While extracting information from data with machine learning plays an increasingly important role, physical laws and other first principles continue to provide critical insights about systems and processes of interest in science and engineering. This work introduces a method that infers models from data with physical insights encoded in the form of structure and that minimizes the model order so that the training data are fitted well while redundant degrees of freedom without conditions and sufficient data to fix them are automatically eliminated. The models are formulated via solution matrices of specific instances of generalized Sylvester equations that enforce interpolation of the training data and relate the model order to the rank of the solution matrices. The proposed method numerically solves the Sylvester equations for minimal-rank solutions and so obtains models of low order. Numerical experiments demonstrate that the combination of structure preservation and rank minimization leads to accurate models with orders of magnitude fewer degrees of freedom than models of comparable prediction quality that are learned with structure preservation alone.

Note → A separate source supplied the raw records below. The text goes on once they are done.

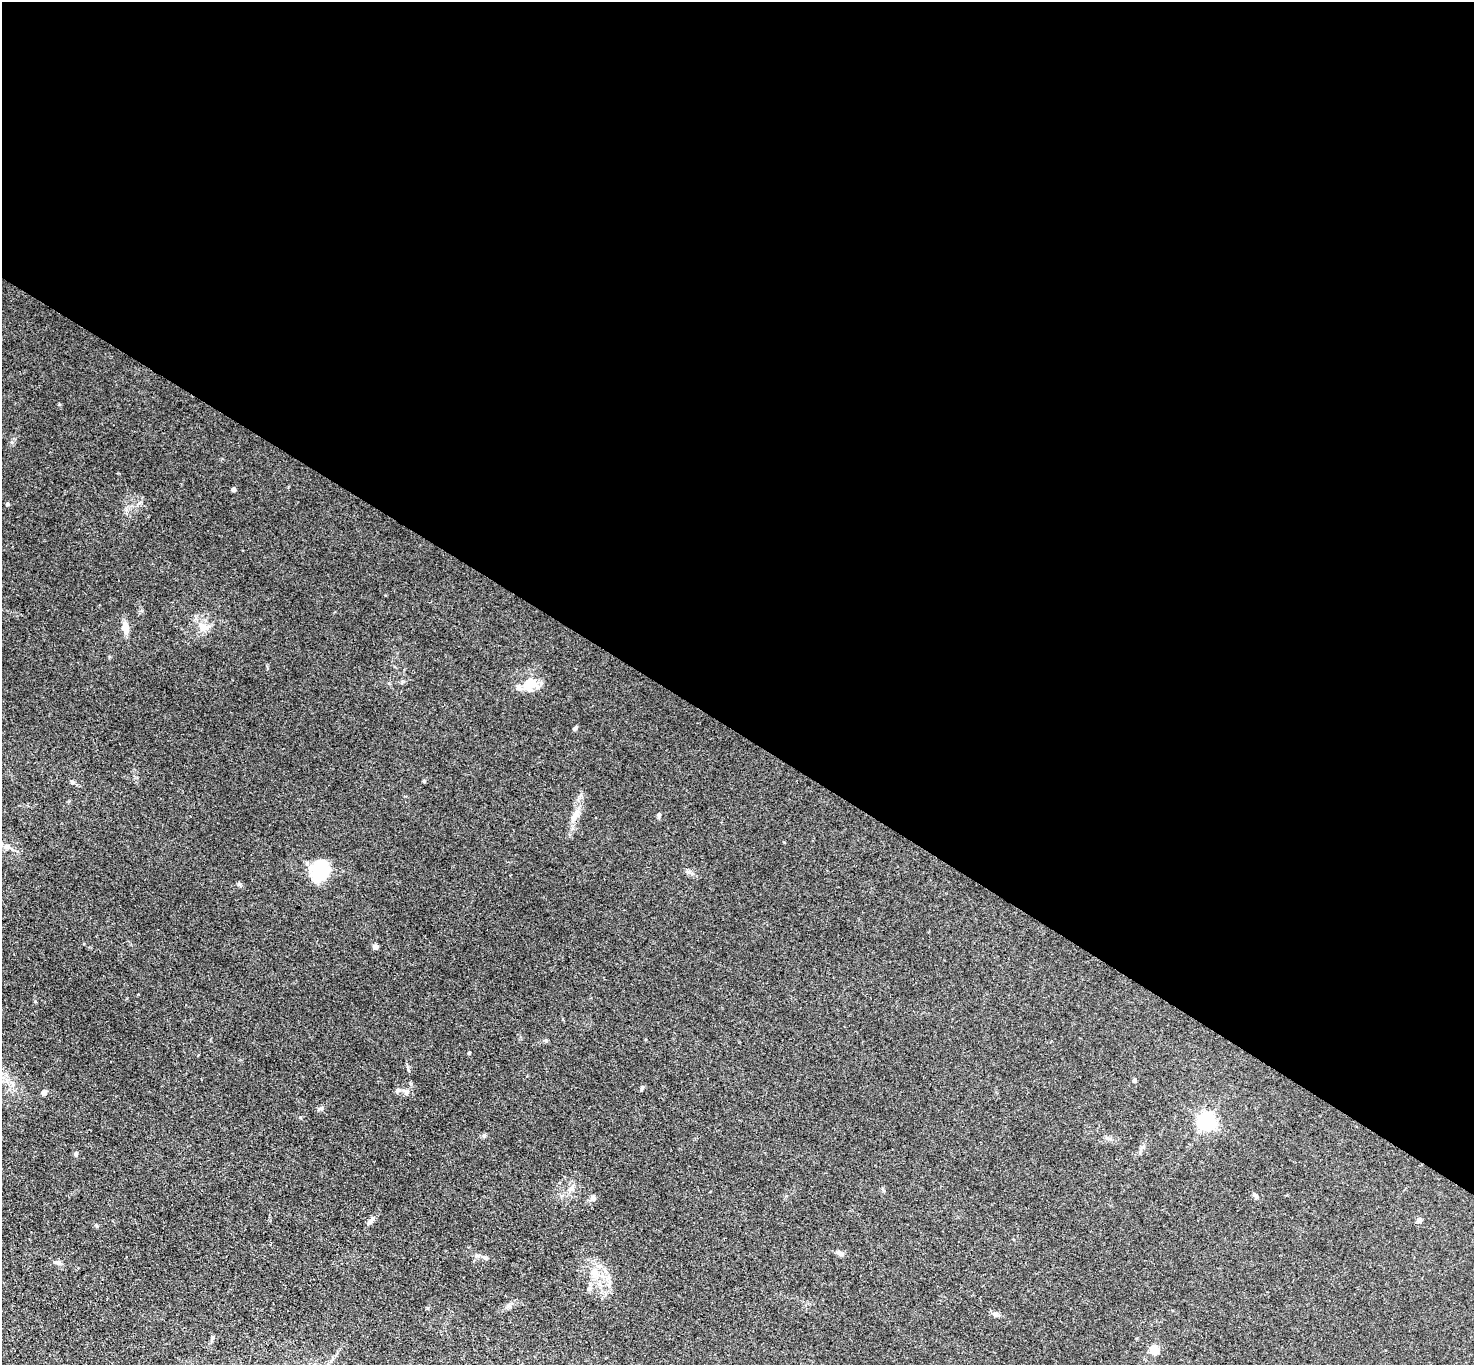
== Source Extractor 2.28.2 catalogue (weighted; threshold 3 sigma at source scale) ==
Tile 3 of 4 x 4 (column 3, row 1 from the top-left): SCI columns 2947-4418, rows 4242-5604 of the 5891 x 5898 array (HDU 1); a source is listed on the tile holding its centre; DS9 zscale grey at full resolution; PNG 1476 x 1367 px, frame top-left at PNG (2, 2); no overlay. Shown black and unused: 54% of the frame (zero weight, under 3 of 4 exposures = <1% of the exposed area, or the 3 px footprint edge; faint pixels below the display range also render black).
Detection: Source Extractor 2.28.2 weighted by HDU 2 'WHT'; one run over the whole footprint, this tile lists its part. Background 0.103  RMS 0.0069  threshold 0.0311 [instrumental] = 3 sigma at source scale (4.5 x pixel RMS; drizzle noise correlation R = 1.50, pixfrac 1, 0.05/0.05 arcsec/px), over >= 5 px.
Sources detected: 35; all 35 listed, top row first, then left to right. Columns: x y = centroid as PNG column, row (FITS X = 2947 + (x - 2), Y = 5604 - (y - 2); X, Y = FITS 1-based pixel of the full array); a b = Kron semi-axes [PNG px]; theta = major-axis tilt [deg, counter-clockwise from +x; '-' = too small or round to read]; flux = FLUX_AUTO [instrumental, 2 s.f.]
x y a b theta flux
233 489 4 4 - 2.9
7 504 4 4 - 1.1
203 627 20 13 -22 8.2
125 628 15 8 -79 6.3
527 687 27 13 -5 11
575 728 5 4 - 1.3
72 782 6 5 - 1.2
576 813 13 7 54 4.3
659 815 6 5 - 1.1
7 846 10 7 -24 3.7
319 871 28 18 75 30
239 884 5 5 - 1
375 947 5 5 - 3.5
469 1053 4 3 - 1.1
1134 1080 4 4 - 1.9
642 1088 8 4 65 1.1
398 1090 6 5 - 1.4
406 1092 8 6 87 2.1
44 1093 7 7 - 2
1206 1121 6 6 - 260
484 1135 6 5 - 1.2
1142 1147 9 4 53 1.9
76 1154 6 5 - 1.3
571 1188 11 8 44 3.7
1255 1195 8 5 -40 1.6
593 1198 7 7 - 2.7
1419 1220 5 5 - 2.8
371 1221 15 6 53 2.8
96 1225 6 4 -59 0.87
839 1253 11 5 -22 2.1
485 1257 7 6 - 1.4
58 1262 9 5 -19 2.1
594 1272 13 9 64 6.3
995 1314 8 7 - 2.3
1154 1349 5 5 - 35
Isophote crosses this tile's border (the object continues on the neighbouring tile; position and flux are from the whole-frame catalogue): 1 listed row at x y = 7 846
Unlisted compact peaks at least as high as the median listed source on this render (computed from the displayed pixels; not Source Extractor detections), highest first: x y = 322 1108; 59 404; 35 1001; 300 1117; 12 442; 139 503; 408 1069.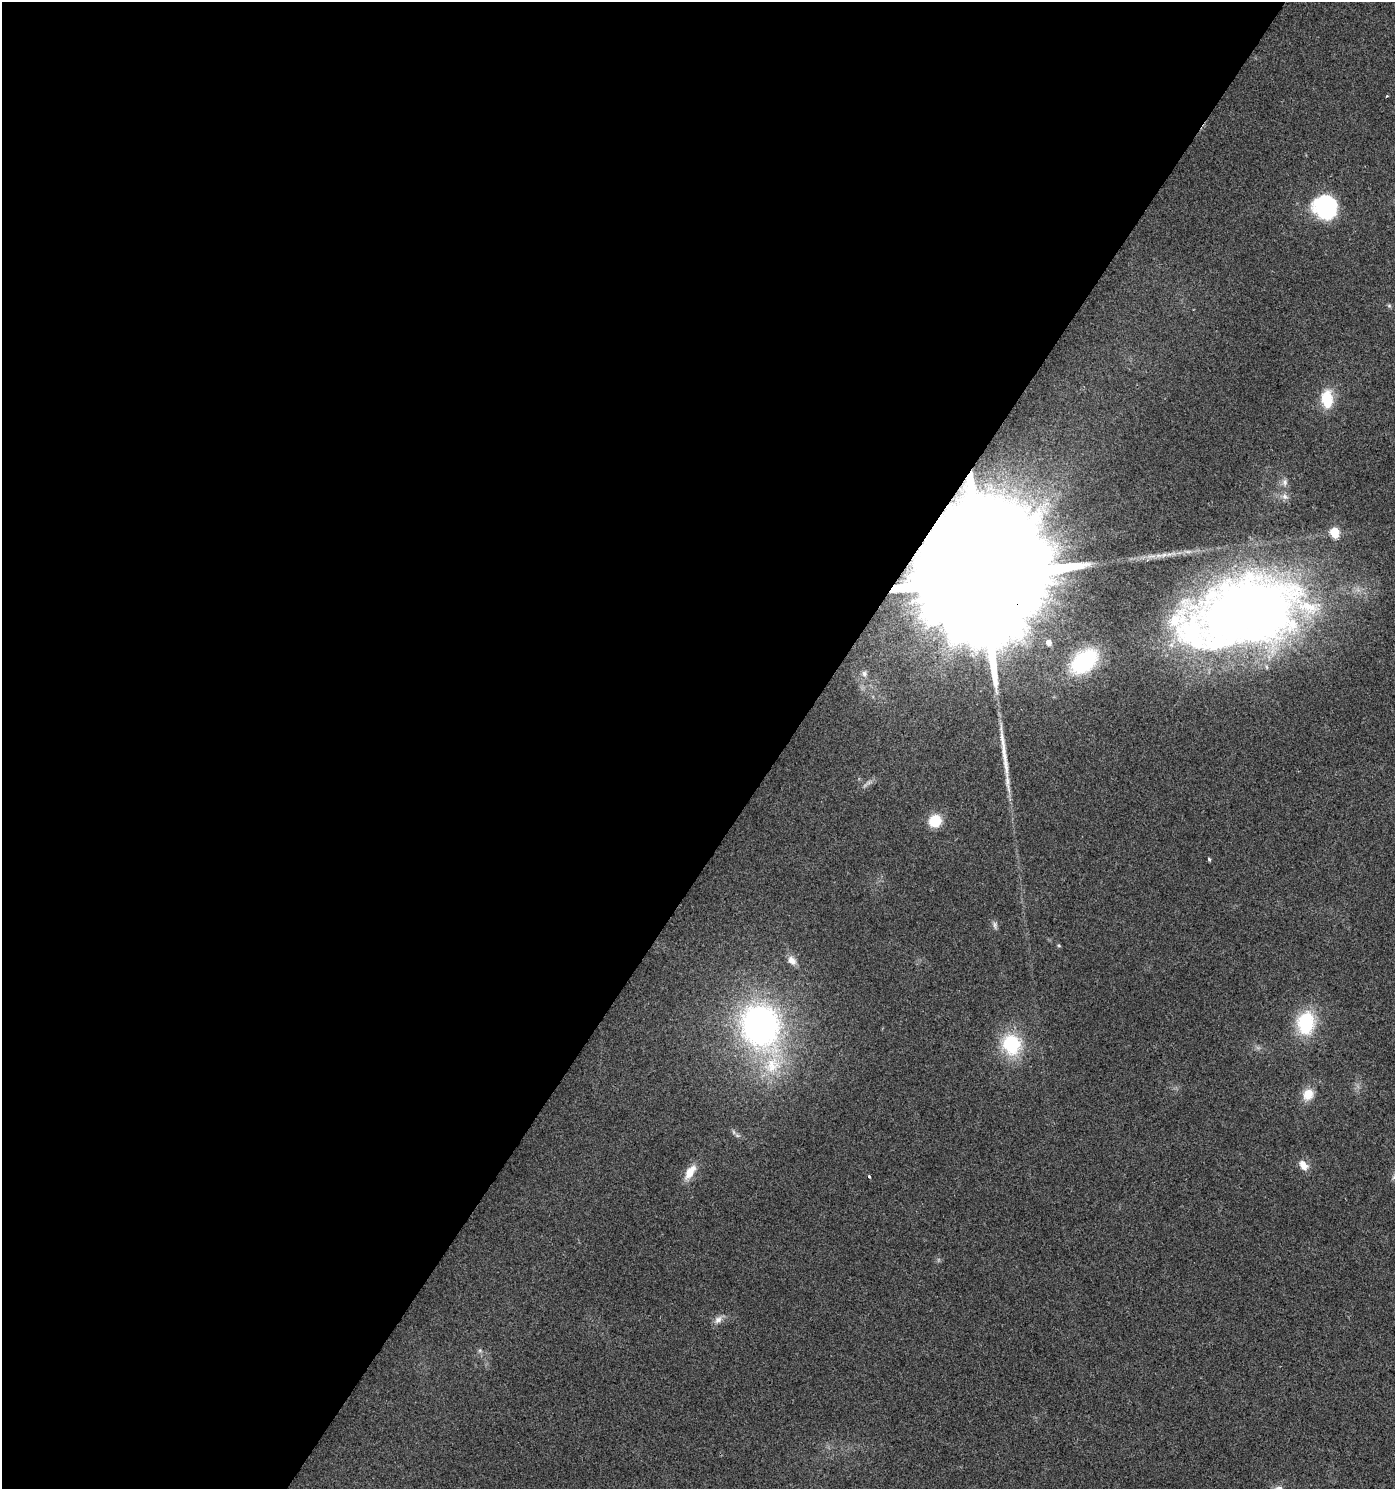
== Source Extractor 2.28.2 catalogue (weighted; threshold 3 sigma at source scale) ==
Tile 5 of 4 x 4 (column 1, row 2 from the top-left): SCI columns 249-1641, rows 2975-4461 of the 6001 x 5954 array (HDU 1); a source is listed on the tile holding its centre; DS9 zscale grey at full resolution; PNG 1397 x 1491 px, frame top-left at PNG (2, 2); no overlay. Shown black and unused: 56% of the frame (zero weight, under 2 of 3 exposures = <1% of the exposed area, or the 3 px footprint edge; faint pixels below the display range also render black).
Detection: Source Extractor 2.28.2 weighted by HDU 2 'WHT'; one run over the whole footprint, this tile lists its part. Background 0.0242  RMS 0.0061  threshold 0.0276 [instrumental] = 3 sigma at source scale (4.5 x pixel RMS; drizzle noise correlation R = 1.50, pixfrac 1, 0.0396/0.0396 arcsec/px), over >= 5 px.
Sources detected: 32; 1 inside a brighter object's white glare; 1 cosmic-ray / hot-pixel residue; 1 long thin detection or spike segment (spike, bleed or trail) — not listed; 2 inside a brighter listed object's ellipse — not listed separately; the other 27 listed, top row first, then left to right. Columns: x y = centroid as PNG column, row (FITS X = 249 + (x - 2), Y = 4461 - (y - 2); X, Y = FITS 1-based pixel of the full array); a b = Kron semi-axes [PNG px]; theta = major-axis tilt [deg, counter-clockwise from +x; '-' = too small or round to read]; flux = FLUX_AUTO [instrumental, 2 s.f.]
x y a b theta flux
1327 207 32 22 30 40
1389 306 6 5 - 1
1327 399 20 12 -87 19
1285 482 10 8 -90 2.7
1285 496 10 6 -17 2.8
1335 532 6 5 - 29
982 577 61 27 -40 69000
1245 614 124 71 11 550
1049 642 6 6 - 4
1084 661 29 18 40 63
864 674 10 8 -75 2.9
868 783 11 4 29 2
935 821 11 10 - 18
1209 859 5 4 - 0.81
995 925 10 6 -81 1.9
1059 945 5 4 - 0.76
792 960 13 9 -47 4.7
1306 1023 25 19 83 38
760 1026 47 39 -71 210
1011 1044 23 20 -77 37
1308 1094 15 12 63 9.2
737 1135 7 4 -19 1.3
1303 1165 11 7 -56 6.3
690 1172 21 10 56 8.8
869 1176 3 3 - 2.3
718 1320 13 9 39 3.8
480 1351 6 4 -19 1
Overlapping masked pixels (flux is a lower limit): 1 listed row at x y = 982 577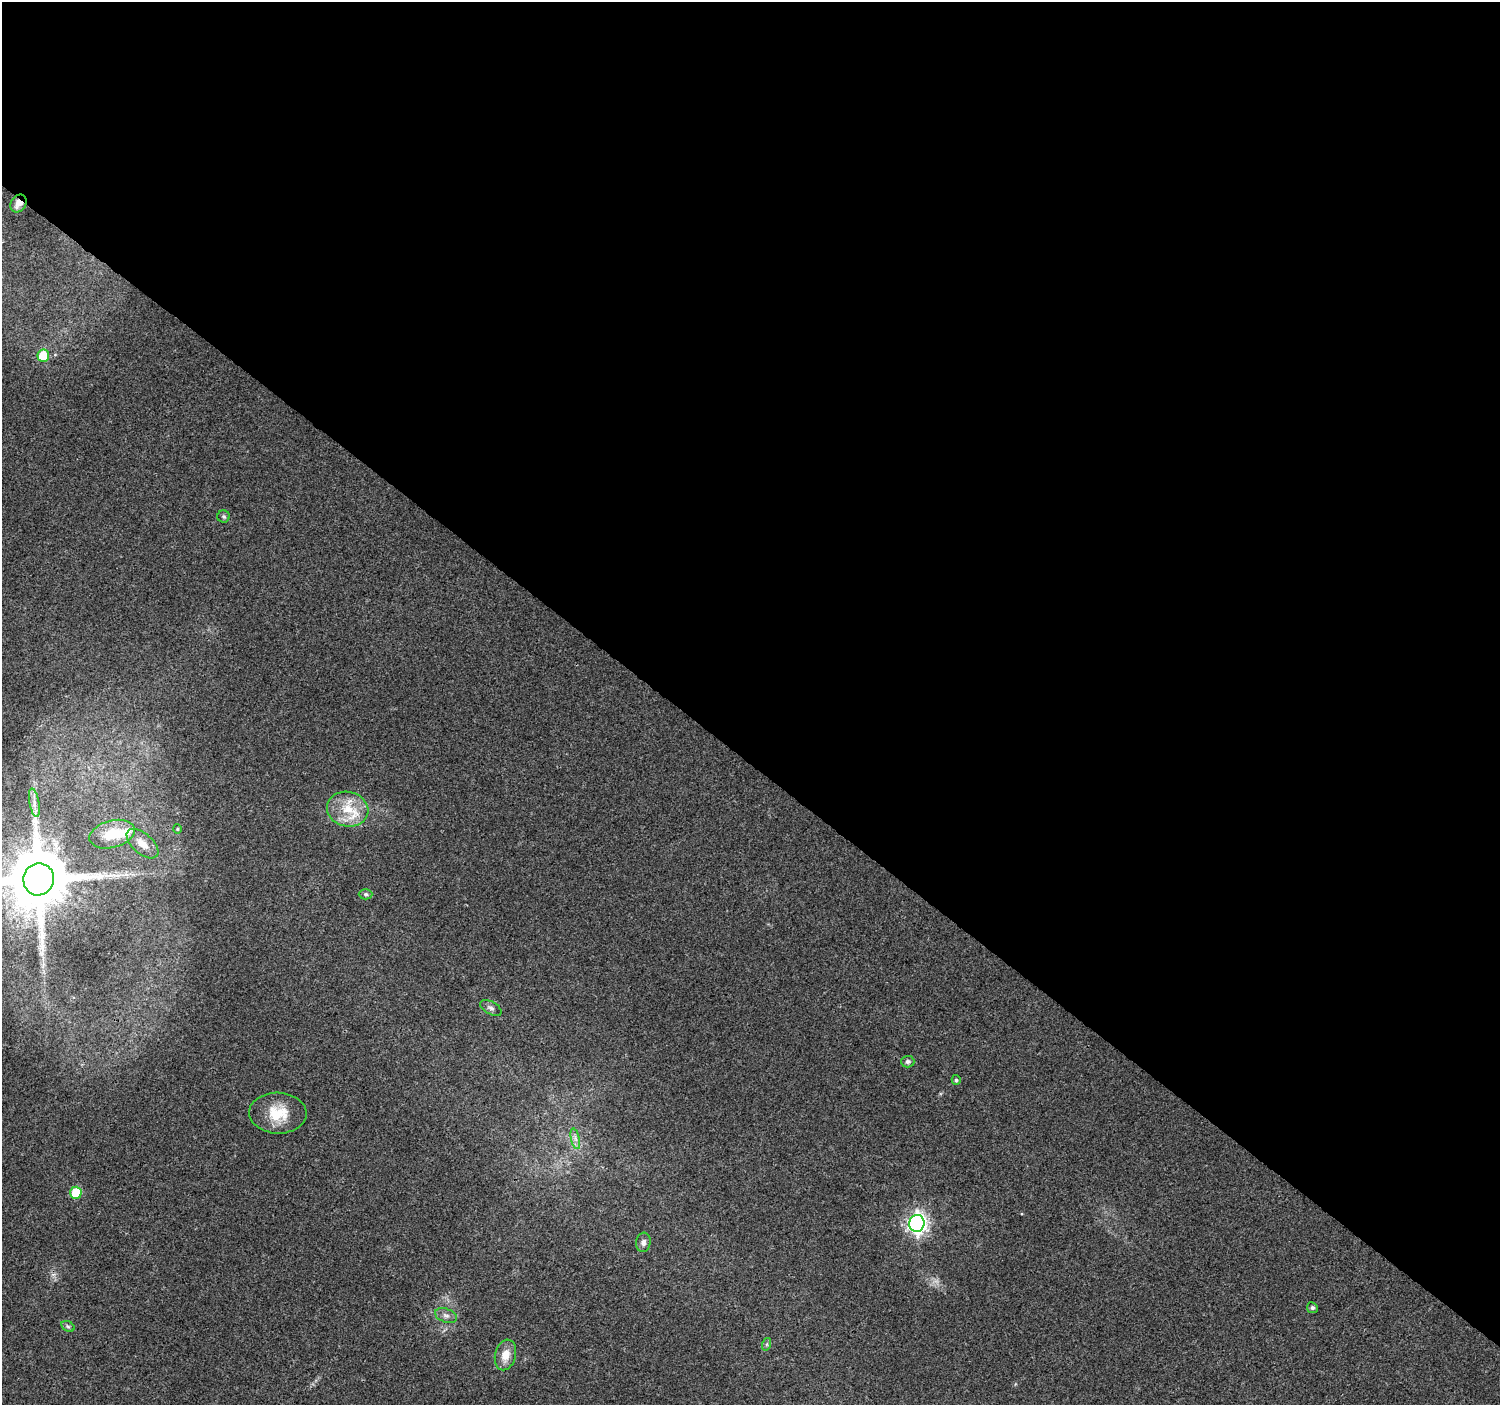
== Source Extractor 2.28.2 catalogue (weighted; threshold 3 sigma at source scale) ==
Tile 3 of 4 x 4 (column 3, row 1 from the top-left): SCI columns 3007-4504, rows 4387-5789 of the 6010 x 6031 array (HDU 1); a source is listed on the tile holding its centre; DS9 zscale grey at full resolution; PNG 1502 x 1407 px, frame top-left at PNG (2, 2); each listed source drawn as its Kron ellipse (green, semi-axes under 4 px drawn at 4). Shown black and unused: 54% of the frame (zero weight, under 3 of 4 exposures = <1% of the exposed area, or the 3 px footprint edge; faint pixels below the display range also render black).
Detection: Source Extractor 2.28.2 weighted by HDU 2 'WHT'; one run over the whole footprint, this tile lists its part. Background 0.0216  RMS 0.0035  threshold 0.0159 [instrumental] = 3 sigma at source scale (4.5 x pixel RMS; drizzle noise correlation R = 1.50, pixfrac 1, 0.0396/0.0396 arcsec/px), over >= 5 px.
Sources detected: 25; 1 long thin detection or spike segment (spike, bleed or trail) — neither listed nor drawn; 1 inside a brighter listed object's ellipse — not listed separately; the other 23 listed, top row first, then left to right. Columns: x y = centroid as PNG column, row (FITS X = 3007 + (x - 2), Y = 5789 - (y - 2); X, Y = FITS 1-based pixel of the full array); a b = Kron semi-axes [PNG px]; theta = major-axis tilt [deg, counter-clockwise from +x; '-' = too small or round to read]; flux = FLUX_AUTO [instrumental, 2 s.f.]
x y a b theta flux
18 203 9 7 56 2.8
43 356 6 6 - 13
224 516 6 6 - 0.66
34 803 14 5 -80 2.2
348 809 21 17 -12 9.9
177 829 4 4 - 0.41
112 834 23 13 15 9.6
142 844 19 10 -41 4
39 879 16 15 - 3600
366 894 7 5 -1 0.63
491 1008 12 6 -30 1.2
908 1062 7 6 - 0.94
956 1080 5 4 - 0.72
278 1113 29 20 -2 10
575 1139 10 4 -77 1.3
76 1193 6 6 - 12
917 1223 8 7 - 160
643 1242 9 7 82 1.5
1312 1308 5 5 - 0.83
446 1315 11 6 -19 1.5
68 1326 7 5 -30 0.69
767 1344 6 4 72 0.55
505 1355 15 10 75 4.5
Overlapping masked pixels (flux is a lower limit): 1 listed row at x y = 18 203
Isophote crosses this tile's border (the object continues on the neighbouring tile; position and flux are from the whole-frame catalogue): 1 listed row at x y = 39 879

翻译：尽管通过机器学习从数据中提取信息发挥着日益重要的作用，但物理定律及其他第一性原理仍持续为科学与工程领域所关注的系统及过程提供关键见解。本文提出一种方法，该方法通过融入以结构形式编码的物理先验知识来从数据中推断模型，并在最小化模型阶数的同时，使训练数据得到良好拟合，且自动消除缺乏约束条件及充足数据来确定的冗余自由度。模型通过广义Sylvester方程特定实例的解矩阵进行构建，该方程强制执行训练数据的插值条件，并将模型阶数与解矩阵的秩相关联。所提方法通过数值求解Sylvester方程以获得最小秩解，从而得到低阶模型。数值实验表明，结构保持与秩最小化的结合能够生成精确模型，其自由度数量比仅通过结构保持学习且具有可对比预测质量的模型低数个量级。